Aewin unveils rack-scale AI infrastructure & cooling

Mon, 1st Jun 2026 (Today)
Sean Mitchell
SEAN MITCHELL Publisher

AEWIN Technologies unveiled rack-scale AI infrastructure and two-phase direct liquid cooling systems aimed at large-scale AI and data centre workloads.

The line-up includes AI server platforms, dense storage systems and network appliances, alongside a rack-scale cooling design developed with subsidiary Arivor Technologies. The cooling system is designed for AI and high-density computing infrastructure above 100kW per rack.

The server range centres on systems built around next-generation AMD EPYC processors.

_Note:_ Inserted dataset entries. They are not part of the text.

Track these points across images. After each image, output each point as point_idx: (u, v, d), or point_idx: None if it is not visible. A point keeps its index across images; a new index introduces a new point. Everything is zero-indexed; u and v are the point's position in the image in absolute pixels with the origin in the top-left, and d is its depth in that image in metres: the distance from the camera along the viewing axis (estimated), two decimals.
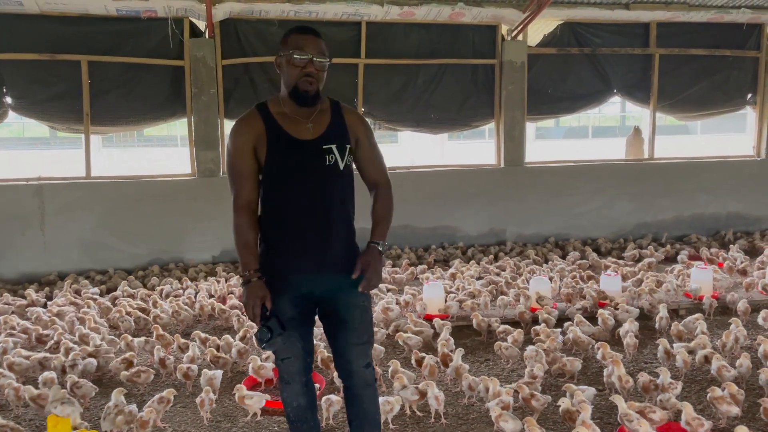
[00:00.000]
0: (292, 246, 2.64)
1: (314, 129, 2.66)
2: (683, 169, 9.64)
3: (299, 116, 2.66)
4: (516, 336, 4.77)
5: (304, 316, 2.75)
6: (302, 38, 2.59)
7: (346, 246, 2.72)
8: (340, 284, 2.69)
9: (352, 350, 2.75)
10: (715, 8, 8.71)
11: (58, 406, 2.99)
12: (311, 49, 2.58)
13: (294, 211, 2.64)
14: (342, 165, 2.65)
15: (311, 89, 2.60)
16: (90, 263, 7.61)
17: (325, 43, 2.64)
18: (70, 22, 7.49)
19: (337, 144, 2.65)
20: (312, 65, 2.57)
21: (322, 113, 2.70)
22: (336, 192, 2.66)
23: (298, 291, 2.68)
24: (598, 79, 9.14)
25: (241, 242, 2.65)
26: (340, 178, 2.66)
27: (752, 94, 9.70)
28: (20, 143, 32.41)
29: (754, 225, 9.55)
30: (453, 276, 6.79)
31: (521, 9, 8.11)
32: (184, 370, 4.27)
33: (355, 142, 2.74)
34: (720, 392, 3.65)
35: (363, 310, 2.76)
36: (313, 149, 2.63)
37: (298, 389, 2.77)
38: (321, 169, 2.62)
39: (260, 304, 2.55)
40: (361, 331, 2.76)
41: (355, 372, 2.78)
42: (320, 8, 7.66)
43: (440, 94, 8.65)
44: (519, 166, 8.88)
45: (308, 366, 2.80)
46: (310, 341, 2.80)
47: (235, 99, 8.08)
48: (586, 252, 8.01)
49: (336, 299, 2.73)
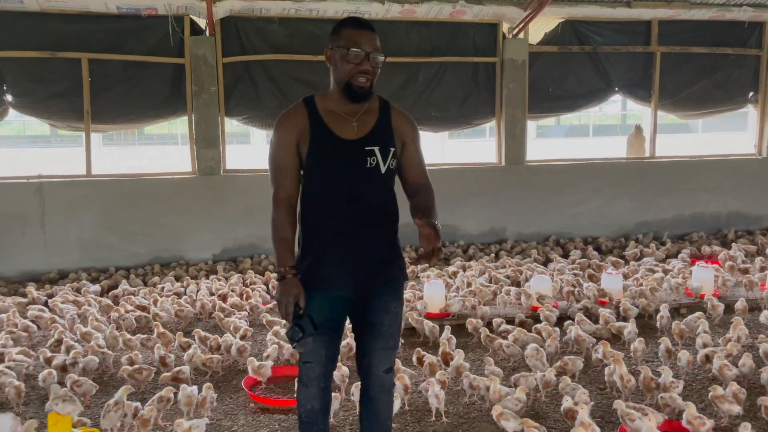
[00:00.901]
0: (329, 247, 2.58)
1: (359, 128, 2.58)
2: (684, 167, 9.63)
3: (346, 114, 2.58)
4: (516, 335, 4.76)
5: (335, 321, 2.69)
6: (358, 33, 2.50)
7: (385, 250, 2.65)
8: (374, 289, 2.65)
9: (376, 354, 2.71)
10: (717, 6, 8.70)
11: (59, 404, 2.99)
12: (367, 45, 2.48)
13: (331, 211, 2.57)
14: (384, 168, 2.56)
15: (365, 85, 2.51)
16: (90, 261, 7.61)
17: (377, 35, 2.55)
18: (71, 20, 7.48)
19: (380, 146, 2.56)
20: (368, 62, 2.48)
21: (369, 112, 2.62)
22: (376, 195, 2.59)
23: (333, 293, 2.61)
24: (599, 77, 9.12)
25: (278, 237, 2.57)
26: (381, 181, 2.58)
27: (753, 93, 9.69)
28: (21, 141, 32.45)
29: (755, 224, 9.54)
30: (454, 274, 6.79)
31: (522, 7, 8.10)
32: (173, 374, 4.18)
33: (401, 145, 2.65)
34: (721, 391, 3.65)
35: (393, 316, 2.71)
36: (355, 150, 2.55)
37: (314, 393, 2.72)
38: (362, 170, 2.54)
39: (293, 301, 2.48)
40: (388, 337, 2.71)
41: (376, 375, 2.74)
42: (321, 6, 7.65)
43: (441, 92, 8.64)
44: (520, 164, 8.88)
45: (329, 373, 2.75)
46: (336, 347, 2.75)
47: (236, 97, 8.07)
48: (587, 251, 8.00)
49: (368, 303, 2.67)
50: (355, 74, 2.48)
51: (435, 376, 3.98)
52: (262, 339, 5.20)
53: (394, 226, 2.70)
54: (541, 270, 6.86)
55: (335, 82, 2.57)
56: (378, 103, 2.66)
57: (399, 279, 2.73)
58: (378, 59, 2.50)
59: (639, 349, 4.51)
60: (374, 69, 2.52)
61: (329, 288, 2.60)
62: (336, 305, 2.65)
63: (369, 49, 2.49)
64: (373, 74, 2.52)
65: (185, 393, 3.77)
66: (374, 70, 2.52)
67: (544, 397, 4.00)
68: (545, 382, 3.94)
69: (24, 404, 4.08)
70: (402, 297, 2.80)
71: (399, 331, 2.78)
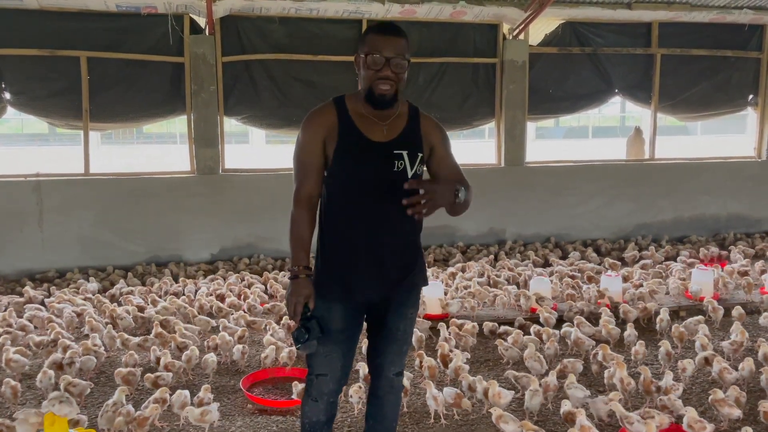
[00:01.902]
0: (351, 250, 2.55)
1: (388, 132, 2.54)
2: (684, 169, 9.62)
3: (375, 117, 2.54)
4: (516, 337, 4.74)
5: (353, 330, 2.66)
6: (380, 39, 2.45)
7: (407, 256, 2.63)
8: (397, 295, 2.63)
9: (387, 357, 2.71)
10: (717, 9, 8.69)
11: (56, 405, 2.97)
12: (389, 51, 2.43)
13: (357, 213, 2.54)
14: (411, 172, 2.53)
15: (388, 92, 2.47)
16: (88, 260, 7.58)
17: (406, 40, 2.49)
18: (70, 18, 7.45)
19: (408, 150, 2.53)
20: (388, 68, 2.43)
21: (399, 117, 2.58)
22: (399, 201, 2.44)
23: (352, 299, 2.58)
24: (599, 78, 9.11)
25: (295, 236, 2.55)
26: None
27: (753, 95, 9.68)
28: (19, 139, 32.38)
29: (755, 226, 9.54)
30: (453, 275, 6.78)
31: (523, 8, 8.09)
32: (152, 379, 4.08)
33: (430, 150, 2.63)
34: (722, 394, 3.63)
35: (410, 322, 2.71)
36: (383, 152, 2.51)
37: (323, 407, 2.68)
38: (388, 173, 2.50)
39: (303, 302, 2.45)
40: (401, 342, 2.71)
41: (385, 377, 2.73)
42: (321, 5, 7.63)
43: (441, 92, 8.62)
44: (519, 165, 8.86)
45: (341, 387, 2.70)
46: (351, 358, 2.70)
47: (235, 96, 8.04)
48: (586, 253, 7.99)
49: (386, 309, 2.65)
50: (376, 81, 2.45)
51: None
52: (259, 340, 5.18)
53: (419, 232, 2.68)
54: (540, 271, 6.85)
55: (361, 87, 2.55)
56: (407, 108, 2.63)
57: (420, 285, 2.74)
58: (400, 64, 2.45)
59: (640, 352, 4.49)
60: (397, 75, 2.46)
61: (354, 294, 2.57)
62: (356, 313, 2.64)
63: (390, 54, 2.43)
64: (397, 80, 2.47)
65: (179, 399, 3.73)
66: (397, 76, 2.46)
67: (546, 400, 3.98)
68: (546, 386, 3.92)
69: (20, 404, 4.06)
70: (419, 302, 2.80)
71: (411, 335, 2.81)
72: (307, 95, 8.07)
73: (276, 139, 27.88)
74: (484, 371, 4.57)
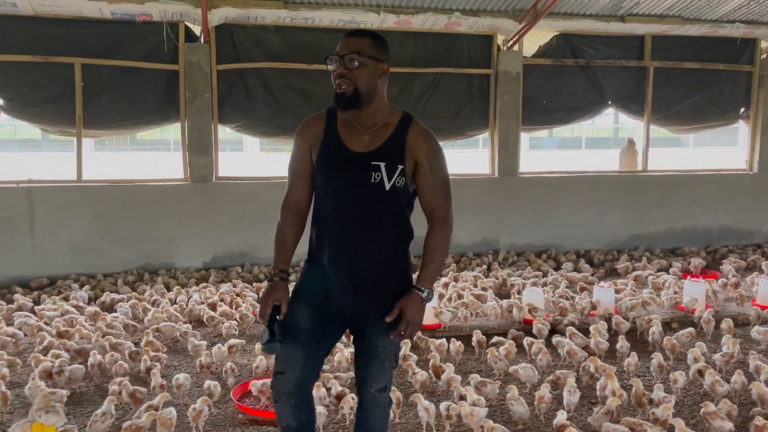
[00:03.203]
0: (326, 258, 2.52)
1: (370, 141, 2.49)
2: (676, 181, 9.67)
3: (361, 125, 2.51)
4: (509, 348, 4.73)
5: (322, 335, 2.59)
6: (341, 42, 2.45)
7: (387, 272, 2.56)
8: (372, 309, 2.54)
9: (369, 373, 2.62)
10: (710, 22, 8.76)
11: (42, 415, 2.93)
12: (343, 49, 2.42)
13: (332, 223, 2.51)
14: (389, 185, 2.46)
15: (345, 90, 2.42)
16: (79, 267, 7.53)
17: (371, 39, 2.45)
18: (65, 25, 7.43)
19: (386, 162, 2.46)
20: (343, 65, 2.41)
21: (385, 126, 2.52)
22: (378, 212, 2.49)
23: (327, 306, 2.55)
24: (592, 90, 9.16)
25: (278, 239, 2.58)
26: (385, 198, 2.48)
27: (745, 108, 9.76)
28: (11, 145, 32.28)
29: (746, 239, 9.59)
30: (446, 285, 6.77)
31: (517, 19, 8.13)
32: (131, 390, 3.96)
33: (414, 164, 2.51)
34: (713, 407, 3.63)
35: (390, 339, 2.59)
36: (361, 163, 2.46)
37: (286, 412, 2.60)
38: (364, 185, 2.45)
39: (272, 304, 2.44)
40: (383, 359, 2.59)
41: (368, 392, 2.65)
42: (316, 15, 7.65)
43: (435, 103, 8.64)
44: (513, 176, 8.88)
45: (303, 389, 2.60)
46: (315, 362, 2.61)
47: (230, 104, 8.04)
48: (579, 263, 8.00)
49: (365, 324, 2.58)
50: (335, 81, 2.44)
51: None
52: (251, 349, 5.15)
53: (402, 247, 2.61)
54: (533, 281, 6.86)
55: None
56: (399, 118, 2.56)
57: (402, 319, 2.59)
58: (352, 59, 2.39)
59: (632, 364, 4.49)
60: (351, 71, 2.41)
61: (329, 302, 2.55)
62: (330, 319, 2.58)
63: (344, 52, 2.41)
64: (353, 78, 2.41)
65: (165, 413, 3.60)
66: (352, 73, 2.41)
67: (539, 413, 3.96)
68: (539, 398, 3.91)
69: (9, 412, 4.02)
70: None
71: (396, 353, 2.69)
72: (301, 104, 8.07)
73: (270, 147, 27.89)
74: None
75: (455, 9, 7.94)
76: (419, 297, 2.50)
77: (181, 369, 4.80)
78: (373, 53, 2.44)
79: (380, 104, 2.53)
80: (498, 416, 3.97)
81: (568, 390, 3.92)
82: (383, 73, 2.50)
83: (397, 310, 2.45)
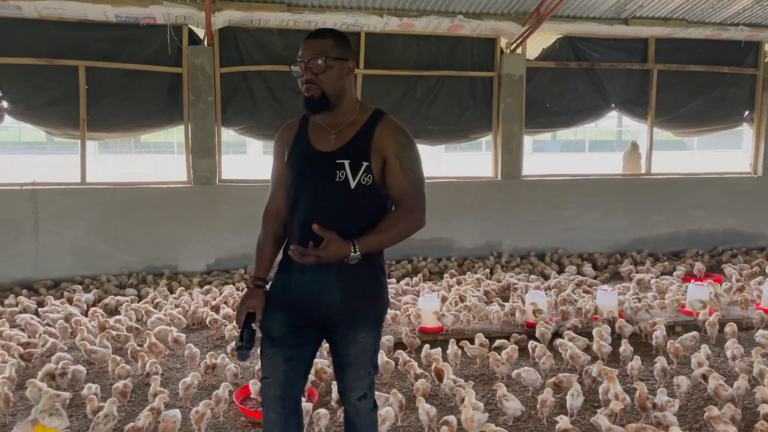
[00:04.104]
0: (294, 263, 2.41)
1: (336, 140, 2.46)
2: (680, 184, 9.64)
3: (329, 125, 2.49)
4: (510, 352, 4.71)
5: (298, 339, 2.52)
6: (302, 46, 2.42)
7: (354, 276, 2.44)
8: (339, 317, 2.47)
9: (345, 382, 2.56)
10: (714, 25, 8.75)
11: (45, 418, 2.94)
12: (306, 54, 2.39)
13: (299, 226, 2.46)
14: (353, 183, 2.40)
15: (313, 94, 2.40)
16: (83, 270, 7.55)
17: (333, 40, 2.42)
18: (69, 28, 7.46)
19: (351, 160, 2.41)
20: (309, 71, 2.38)
21: (352, 125, 2.48)
22: (345, 211, 2.41)
23: (295, 310, 2.49)
24: (596, 93, 9.15)
25: (258, 248, 2.61)
26: (351, 198, 2.41)
27: (749, 111, 9.74)
28: (16, 147, 32.39)
29: (750, 242, 9.56)
30: (449, 287, 6.76)
31: (521, 22, 8.13)
32: (120, 388, 4.03)
33: (382, 160, 2.44)
34: (717, 411, 3.62)
35: (362, 346, 2.51)
36: (325, 162, 2.43)
37: (273, 419, 2.53)
38: (330, 184, 2.41)
39: (245, 311, 2.46)
40: (357, 366, 2.52)
41: (348, 402, 2.59)
42: (319, 18, 7.66)
43: (438, 105, 8.65)
44: (516, 178, 8.88)
45: (288, 396, 2.53)
46: (298, 366, 2.55)
47: (233, 107, 8.06)
48: (582, 267, 7.99)
49: (334, 331, 2.51)
50: (302, 85, 2.42)
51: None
52: (254, 352, 5.14)
53: (374, 253, 2.48)
54: (536, 285, 6.85)
55: None
56: (368, 115, 2.51)
57: (370, 311, 2.53)
58: (317, 63, 2.36)
59: (636, 368, 4.47)
60: (317, 75, 2.38)
61: (296, 306, 2.49)
62: (302, 323, 2.50)
63: (307, 57, 2.38)
64: (320, 81, 2.39)
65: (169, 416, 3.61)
66: (318, 77, 2.38)
67: (542, 416, 3.95)
68: (542, 402, 3.90)
69: (12, 414, 4.03)
70: (376, 326, 2.58)
71: (372, 359, 2.57)
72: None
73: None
74: (479, 386, 4.55)
75: (458, 12, 7.94)
76: (348, 245, 2.31)
77: (184, 371, 4.80)
78: (337, 54, 2.41)
79: (349, 103, 2.50)
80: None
81: (571, 394, 3.91)
82: (349, 72, 2.47)
83: (327, 234, 2.29)
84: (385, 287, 2.57)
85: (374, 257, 2.50)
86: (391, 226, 2.43)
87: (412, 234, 2.49)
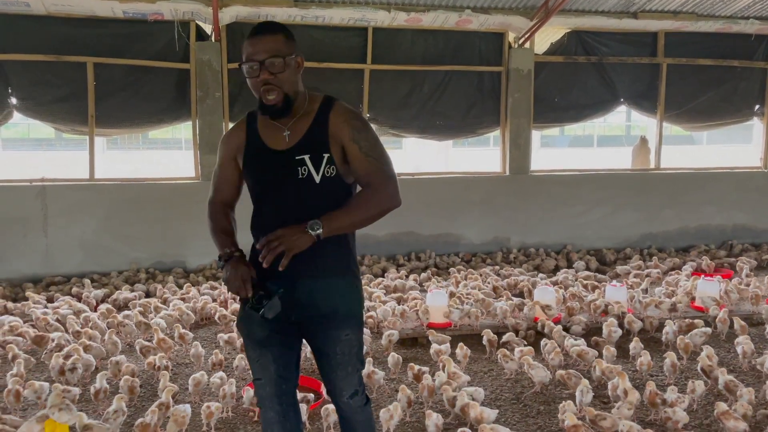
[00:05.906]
0: (266, 271, 2.30)
1: (291, 137, 2.37)
2: (689, 179, 9.58)
3: (280, 122, 2.40)
4: (522, 349, 4.69)
5: (280, 338, 2.46)
6: (251, 43, 2.29)
7: (326, 273, 2.40)
8: (318, 315, 2.41)
9: (334, 383, 2.51)
10: (724, 18, 8.67)
11: (56, 413, 2.95)
12: (260, 53, 2.26)
13: (263, 226, 2.40)
14: (318, 177, 2.33)
15: (274, 99, 2.30)
16: (92, 266, 7.58)
17: (283, 35, 2.30)
18: (77, 24, 7.48)
19: (310, 154, 2.33)
20: (266, 71, 2.26)
21: (303, 117, 2.39)
22: (311, 208, 2.29)
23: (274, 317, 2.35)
24: (604, 88, 9.10)
25: (217, 228, 2.55)
26: (317, 193, 2.34)
27: (760, 105, 9.66)
28: (25, 144, 32.54)
29: (761, 237, 9.49)
30: (457, 283, 6.75)
31: (528, 17, 8.09)
32: (130, 383, 4.08)
33: (341, 148, 2.36)
34: (726, 407, 3.59)
35: (346, 343, 2.45)
36: (285, 161, 2.35)
37: (271, 417, 2.52)
38: (294, 182, 2.34)
39: (248, 272, 2.31)
40: (344, 364, 2.47)
41: (342, 401, 2.54)
42: (327, 13, 7.65)
43: (446, 100, 8.62)
44: (524, 174, 8.84)
45: (283, 392, 2.51)
46: (287, 363, 2.51)
47: (240, 103, 8.06)
48: (590, 262, 7.96)
49: (315, 332, 2.46)
50: (261, 90, 2.32)
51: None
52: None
53: (343, 244, 2.43)
54: (545, 281, 6.82)
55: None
56: (318, 104, 2.43)
57: (349, 307, 2.46)
58: (274, 63, 2.26)
59: (645, 363, 4.45)
60: (276, 76, 2.28)
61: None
62: (275, 324, 2.39)
63: (262, 57, 2.26)
64: (280, 83, 2.29)
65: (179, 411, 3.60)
66: (276, 77, 2.28)
67: None
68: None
69: (22, 409, 4.05)
70: (358, 322, 2.51)
71: (357, 355, 2.51)
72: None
73: None
74: (488, 381, 4.54)
75: (466, 6, 7.91)
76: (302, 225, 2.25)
77: (192, 366, 4.81)
78: (290, 50, 2.32)
79: (302, 98, 2.43)
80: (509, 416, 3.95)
81: (580, 390, 3.90)
82: (300, 66, 2.39)
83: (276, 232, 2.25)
84: (360, 281, 2.55)
85: (345, 252, 2.45)
86: (358, 204, 2.35)
87: (385, 213, 2.37)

These include a 1U dual-socket direct liquid cooling server with support for two GPUs, a 2U AI server supporting up to four GPU cards, and a 5U liquid-cooling system supporting up to 16 GPU cards.

Storage is another part of the offering. AEWIN's high-speed storage servers can be configured with 24 U.2 or 32 E3.S SSDs for workloads including generative AI, model training, inference and large-scale data processing.

Cooling focus

AEWIN placed particular emphasis on thermal management as chip power demands rise in AI infrastructure. Its two-phase direct liquid cooling design uses low-boiling-point phase-change cooling technology intended to support next-generation chips above 3000W while improving thermal efficiency and lowering data centre power usage effectiveness.

The company also outlined wider uses for the cooling approach beyond mainstream server deployments. It said it would demonstrate Microchannel Lid applications for chips above 5000W, alongside high-end gaming systems intended to show the scope of the cooling technology.

The broader portfolio also includes platforms for edge AI, storage and cybersecurity workloads. Among them are the BIS-5231, a dual-socket general-purpose server with up to eight PCIe Gen5 slots, the BAS-6101 compact edge AI platform, the MIS-5131 2U2N high-availability storage server, and the SCB-1953 network appliance built on Intel Xeon 6 processors with Intel QAT acceleration.

That mix reflects a market in which infrastructure suppliers are trying to address not only compute demand but also networking, storage and power constraints. As AI deployments grow in scale, equipment makers are increasingly presenting integrated server, storage and cooling designs as data centre operators look for ways to manage rack density and electricity use.

Liquid cooling has become a more prominent part of that shift. Air cooling remains common in many enterprise environments, but higher-density AI systems and more power-hungry processors have pushed vendors to develop alternatives that can remove heat more effectively at rack level.

AEWIN's latest systems fit that trend, linking computing hardware, storage and cooling in a single infrastructure offering. The company also tied cybersecurity into the line-up through network appliances aimed at encrypted traffic and secure data processing environments.

The inclusion of Intel QAT acceleration in the SCB-1953 underlines how specialised hardware is becoming part of security infrastructure design. Vendors are increasingly trying to balance AI processing requirements with encryption and traffic inspection workloads, especially in edge and distributed computing settings.

For storage, the MIS-5131 and the SSD-based server options reflect demand for fast access to large datasets in AI training and inference environments. Dense flash configurations have become more important as model sizes increase and data pipelines require lower latency between storage and compute resources.

AEWIN said the combined architecture is designed to help enterprises build AI-ready environments for real-time analytics and large-scale data processing. Its approach brings together computing, cooling and cybersecurity technologies for next-generation data centre infrastructure.